Tracking is the final stage of the Heart Wall application. It takes the positions of heart walls from the first ultrasound image in the sequence as determined by the initial detection stage in the application. Tracking code is implemented in the form of multiple nested loops that process batches of 10 frames and 51 points in each image. Displacement of heart walls is detected by comparing currently processed frame to the template frame which is updated after processing a batch of frames. There is a sequential dependency between processed frames. The processing of each point consist of a large number of small serial steps with interleaved control statements. Each of the steps involves a small amount of computation performed only on a subset of entire image. This stage of the application accounts for almost all of the execution time (the exact ratio depends on the number of ultrasound images).

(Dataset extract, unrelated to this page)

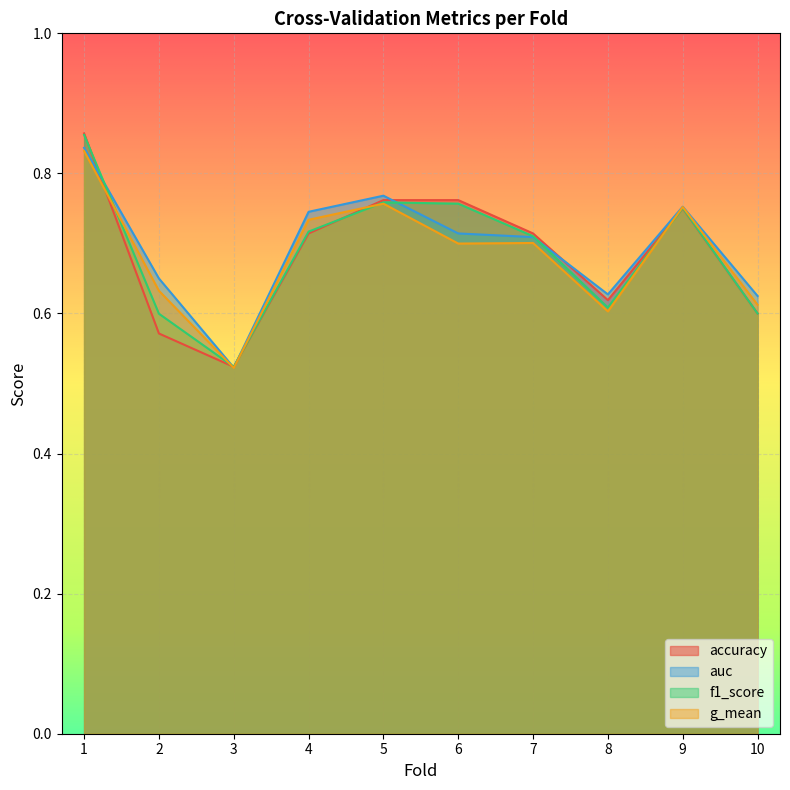

True or false: auc has more than 2 points higher than both neighbors.

False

Partitioning of the working set between caches and avoiding of cache trashing contribute to the performance. CUDA implementation of this code is a classic example of the exploitation of braided parallelism. Processing of sample points is assigned to multiprocessors (TLP), while processing of individual pixels in each sample image is assigned to processors inside each multiprocessor. However, each GPU multiprocessor is usually underutilized because of the limited amount of computation at each computation step. Large size of processed images and lack temporal locality did not allow for utilization of fast shared memory. Also the GPU overhead (data transfer and kernel launch) are significant. In order to provide better speedup, more drastic GPU optimization techniques that sacrificed modularity (in order to include code in one kernel call) were used. These techniques also combined unrelated functions and data transfers in single kernels.